Davanın sanıklarından Mehmet Ağar’ın ifade vermesi için usulde olmayan bir yöntemle özel bir ara duruşma yapıldığını belirten Ekinci, eski İçişleri Bakanına sorularını ancak SEBGİS yoluyla yöneltebildiklerini söylüyor.
Ekinci dava sürecinde yaklaşık 15-20 hakim ve en az beş savcı gördüklerini de sözlerine ekliyor.
Kayıp yakınları adalet bekliyor
Cinayetleri aydınlatılmayı bekleyen 19 kişinin yakınları ise duruşmaları yakından takip ederek, adaletin yerini bulmasını bekliyor.
12 Kasım 1994’te İstanbul’da arabasında kurşunlanarak öldürülen Kürt avukat Medet Serhat’ın oğlu Rumet Serhat babasını kaybettiğinde 16 yaşında olduğunu belirtiyor.
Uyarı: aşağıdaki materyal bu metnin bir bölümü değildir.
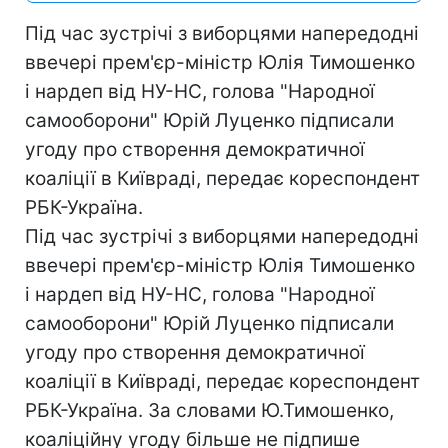
Під час зустрічі з виборцями напередодні
ввечері прем'єр-міністр Юлія Тимошенко
і нардеп від НУ-НС, голова "Народної
самооборони" Юрій Луценко підписали
угоду про створення демократичної
коаліції в Київраді, передає кореспондент
РБК-Україна.
Під час зустрічі з виборцями напередодні
ввечері прем'єр-міністр Юлія Тимошенко
і нардеп від НУ-НС, голова "Народної
самооборони" Юрій Луценко підписали
угоду про створення демократичної
коаліції в Київраді, передає кореспондент
РБК-Україна. За словами Ю.Тимошенко,
коаліційну угоду більше не підпише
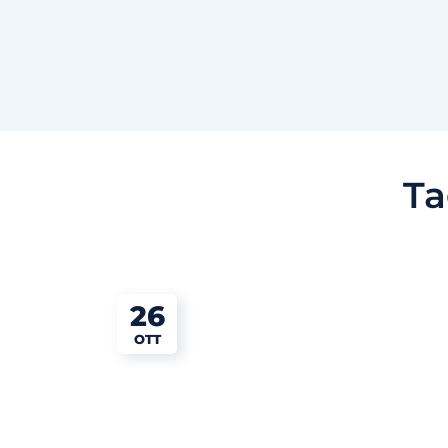
Ta
26
OTT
Serhat, saldırı sırasında aynı arabada bulunan annesinin de ağır yaralandığını ve sakat kaldığını söyleyerek, "Devlet aynı anda iki yanağıma birden şamar indirdi” diyor.
Medet Serhat'ın oğlu Rumet Serhat
Begüm Erdoğan da babasını kaybeden isimler arasında. 1994 yılında Ankara’da gözaltına alındıktan sonra öldürülen Sağlık Bakanlığı Teftiş Kurulu Başkan Yardımcısı Namık Erdoğan’ın kızı.
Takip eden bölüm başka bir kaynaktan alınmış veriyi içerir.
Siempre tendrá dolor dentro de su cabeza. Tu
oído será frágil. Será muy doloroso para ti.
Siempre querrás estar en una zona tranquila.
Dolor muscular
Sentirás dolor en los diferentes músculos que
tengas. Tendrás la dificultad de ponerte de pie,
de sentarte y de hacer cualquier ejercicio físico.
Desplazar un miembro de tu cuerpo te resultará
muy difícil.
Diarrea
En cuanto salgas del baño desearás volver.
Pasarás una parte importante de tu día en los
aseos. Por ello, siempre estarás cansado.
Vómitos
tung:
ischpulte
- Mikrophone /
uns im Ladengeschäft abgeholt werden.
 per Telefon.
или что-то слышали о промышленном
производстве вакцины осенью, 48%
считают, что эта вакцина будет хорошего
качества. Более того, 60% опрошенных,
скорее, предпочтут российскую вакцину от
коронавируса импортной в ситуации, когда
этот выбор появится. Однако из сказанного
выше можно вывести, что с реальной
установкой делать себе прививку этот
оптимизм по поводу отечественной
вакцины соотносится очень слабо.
25 yıldır mahkeme kapılarında adalet aradıklarını söyleyen Begüm Erdoğan şöyle konuşuyor:
“Bu kadar zamandır boğazımda bir yumruk ve göğsümde bir hançerle yaşıyorum. Bundan sonra da adaletin tecelli edeceğini düşünmüyoruz ama davamızdan da vazgeçmiyoruz. Ben babamın mezarına gidince mezar taşına bakamıyorum; çünkü kanı yerde. Hiçbir şey yapamıyoruz.”
Faili meçhul cinayetler
Türkiye’deki faili meçhullerle ilgili çok kesin bir rakam söylenemiyor. Türkiye İnsan Hakları Vakfı’nın verilerine göre, 1990 ile 2013 yılları arasında 1919 faili meçhul cinayet işlendi. İnsan Hakları Derneği (İHD) ise bu rakamları eksik buluyor ve sayının en az 5 bin civarında olduğunu belirtiyor.
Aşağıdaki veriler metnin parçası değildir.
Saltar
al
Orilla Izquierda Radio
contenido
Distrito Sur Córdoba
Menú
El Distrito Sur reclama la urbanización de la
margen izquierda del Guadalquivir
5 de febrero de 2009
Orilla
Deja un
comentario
Siyasi cinayetlere kurban gidenlerin yakınlarını bir çatı altında toplayan Toplumsal Bellek Platformu’na göre 1990’lı yıllarda sivillere yönelik faili meçhul cinayetler ve zorla kaybetmeler bir devlet politikası olarak uygulandı. Platform bu politika ile yüzleşme fırsatı tanıyan az sayıdaki davanın ise teker teker kapatıldığını belirtiyor.
Ankara’daki bugünkü duruşmada kararın açıklanması ve dosyanın kapanması durumunda 1990’lı yıllardaki faili meçhullerle ilgili geriye devam eden iki dava kalıyor.